- TÂCHE: Pouvez-vous poursuivre le texte sur la collection des expériences en amour, en reprenant juste après sa dernière phrase ?

Nous avons un rapport intéressant avec la
collection de nos expériences. Il serait logique qu’on les collecte quand on
est jeune, pour un usage ultérieur. Mais en matière d’expériences, l’expérience
montre qu’on commence à apprécier leur valeur quand elles ne servent plus à
rien : en lieu et place d’expériences on pourra tout au plus collecter des
expédients, pour panser les plaies que l’on s’est faites par manque
d’expérience. Cela concerne en particulier les expériences en amour. Quand
j’aurai soixante ou soixante-quinze ans, je prévois que j’en serai tout à fait
savant et expert. Quand on est vieux, on découvre enfin ce qu’on pourrait faire
de sa jeunesse.
Il existe aussi des collectionneurs
délirants. Jeune journaliste, j’étais présent à Cinkota
le jour de l’ouverture des fameux tonneaux de tôle de Béla Kiss,
et on y a trouvé dans chacun, soigneusement replié et conservé dans de la
bouillie bordelaise, un cadavre de femme. Ce romantique extravagant y avait
rangé l’enveloppe terrestre de ses amours, à l’instar des rêveurs, courtois
chevaliers, qui collectionnent des mèches de cheveux ou des lettres d’amour.

- ENTRÉES AFFICHÉES:
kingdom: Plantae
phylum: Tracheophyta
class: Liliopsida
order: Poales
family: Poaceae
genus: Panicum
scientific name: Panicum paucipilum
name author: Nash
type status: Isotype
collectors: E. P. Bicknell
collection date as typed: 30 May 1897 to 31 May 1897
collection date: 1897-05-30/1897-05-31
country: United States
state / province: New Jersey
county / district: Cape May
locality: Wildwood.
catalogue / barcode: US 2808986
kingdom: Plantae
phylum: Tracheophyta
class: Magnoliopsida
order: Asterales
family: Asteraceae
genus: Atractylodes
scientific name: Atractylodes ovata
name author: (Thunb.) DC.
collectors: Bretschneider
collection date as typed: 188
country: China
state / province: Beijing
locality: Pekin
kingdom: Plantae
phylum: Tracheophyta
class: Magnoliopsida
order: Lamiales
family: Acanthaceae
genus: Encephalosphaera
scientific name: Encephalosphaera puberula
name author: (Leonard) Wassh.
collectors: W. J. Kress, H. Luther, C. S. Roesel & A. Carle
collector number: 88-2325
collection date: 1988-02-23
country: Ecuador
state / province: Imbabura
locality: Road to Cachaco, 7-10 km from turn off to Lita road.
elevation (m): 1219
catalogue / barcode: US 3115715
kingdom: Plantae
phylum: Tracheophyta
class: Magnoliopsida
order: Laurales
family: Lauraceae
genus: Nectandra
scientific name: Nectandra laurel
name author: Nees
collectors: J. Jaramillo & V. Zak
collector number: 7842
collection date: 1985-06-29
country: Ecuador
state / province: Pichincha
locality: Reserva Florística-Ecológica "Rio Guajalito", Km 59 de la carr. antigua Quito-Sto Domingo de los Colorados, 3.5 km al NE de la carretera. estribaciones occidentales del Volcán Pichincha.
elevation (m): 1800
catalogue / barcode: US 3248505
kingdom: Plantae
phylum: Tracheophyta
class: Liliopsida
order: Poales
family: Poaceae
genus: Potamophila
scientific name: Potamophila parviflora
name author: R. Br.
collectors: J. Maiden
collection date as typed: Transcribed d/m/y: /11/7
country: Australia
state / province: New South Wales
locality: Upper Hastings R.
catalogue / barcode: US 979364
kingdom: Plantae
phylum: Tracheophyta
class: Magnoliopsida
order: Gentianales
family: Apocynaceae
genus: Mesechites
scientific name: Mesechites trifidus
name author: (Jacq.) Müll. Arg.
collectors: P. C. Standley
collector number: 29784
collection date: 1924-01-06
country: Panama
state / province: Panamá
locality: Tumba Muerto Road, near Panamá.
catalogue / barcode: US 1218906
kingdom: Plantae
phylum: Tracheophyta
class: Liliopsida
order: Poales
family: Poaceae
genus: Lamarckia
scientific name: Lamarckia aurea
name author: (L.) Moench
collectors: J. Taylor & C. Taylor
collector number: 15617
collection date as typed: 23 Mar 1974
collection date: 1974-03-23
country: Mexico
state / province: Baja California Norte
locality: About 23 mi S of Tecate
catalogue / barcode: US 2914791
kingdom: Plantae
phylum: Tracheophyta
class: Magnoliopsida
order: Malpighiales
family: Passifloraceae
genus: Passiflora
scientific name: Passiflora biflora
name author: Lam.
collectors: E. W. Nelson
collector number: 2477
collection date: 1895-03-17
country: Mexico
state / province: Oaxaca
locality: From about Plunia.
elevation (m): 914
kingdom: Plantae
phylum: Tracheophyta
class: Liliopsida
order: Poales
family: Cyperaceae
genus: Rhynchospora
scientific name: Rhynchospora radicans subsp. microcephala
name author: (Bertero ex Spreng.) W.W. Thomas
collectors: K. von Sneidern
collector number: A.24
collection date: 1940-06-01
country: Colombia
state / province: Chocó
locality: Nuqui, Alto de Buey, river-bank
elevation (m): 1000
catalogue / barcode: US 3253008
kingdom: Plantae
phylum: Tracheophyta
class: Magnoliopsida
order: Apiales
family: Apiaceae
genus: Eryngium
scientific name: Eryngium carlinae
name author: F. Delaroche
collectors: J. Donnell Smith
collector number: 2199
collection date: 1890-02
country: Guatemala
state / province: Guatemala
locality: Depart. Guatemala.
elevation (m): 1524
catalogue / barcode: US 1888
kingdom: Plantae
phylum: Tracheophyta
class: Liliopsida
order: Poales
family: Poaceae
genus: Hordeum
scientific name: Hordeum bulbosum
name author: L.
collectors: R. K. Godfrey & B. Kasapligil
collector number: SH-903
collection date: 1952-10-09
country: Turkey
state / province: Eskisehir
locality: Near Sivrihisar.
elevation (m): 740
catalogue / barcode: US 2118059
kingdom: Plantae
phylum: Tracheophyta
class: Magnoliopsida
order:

- RÉSULTAT DE L'EXERCICE:
Je soupçonne que tout ce goût
collectionneur a une explication simple et modeste ; on ne l’a pas
remarquée parce qu’elle est trop évidente. L’homme collectionne instinctivement
car il craint des temps plus rudes, quand il ne pourra plus cueillir. Il est
certain que cette préoccupation, cette angoisse nous échoit en héritage de nos
ancêtres animaux et végétaux, des fourmis et des abeilles. Les musettes, tout
comme les poches des fracs élégants, sont de la même façon des descendants
directs des bajoues et de la poche des kangourous. Je suis persuadé que la
passion de collectionner est bien plus intense chez les habitants des zones
tempérées où il faut penser à l’hiver.
Nous pouvons dès lors porter un regard plus
indulgent sur les cambrioleurs également. Et ce sera une solution de bon ton,
et pas du tout un hasard, qu’ils terminent leur carrière enfermés en maisons de collection.
Az Est, 6 février 1937.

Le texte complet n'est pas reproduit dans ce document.